Grease a large plate with ghee and set aside.
Heat 1 tablespoon of the ghee in a wok-style pan over a medium heat, add the cashews and pumpkin seeds and roast for 30 seconds, or until golden brown. Set aside.
In the same pan, add the sugar and 240ml/8 fl oz/1 cup water and heat over a medium heat to allow the sugar to dissolve. Slowly add the cornflour mixture, stirring constantly. Now turn the heat down very low and keep stirring, the mixture will start turning glossy and coming together. It will thicken slowly, but don’t stop stirring otherwise lumps will form. Now add the remaining ghee and the ground cardamom and mix well.

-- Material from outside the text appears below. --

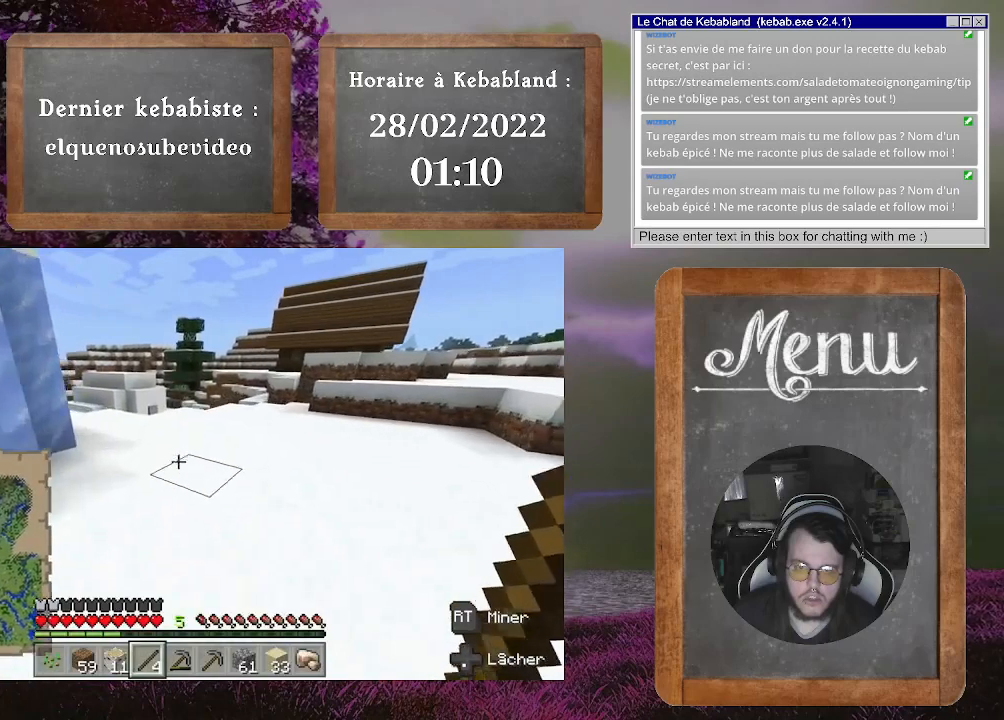
{"buttons": [], "left_stick": "up", "right_stick": "down", "events": [[367, "right_stick", "down"]]}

The mixture should be very thick by now. When the halva starts to leave the
sides of the pan and becomes very shiny, add the roasted nuts and seeds. Turn off the heat and stir. The ghee should start coming to the surface. Transfer the mixture to the greased plate and level it with the back of a spoon.
Allow to cool for at least 1 hour before cutting it into squares and decorating with rose petals, pistachios and raisins.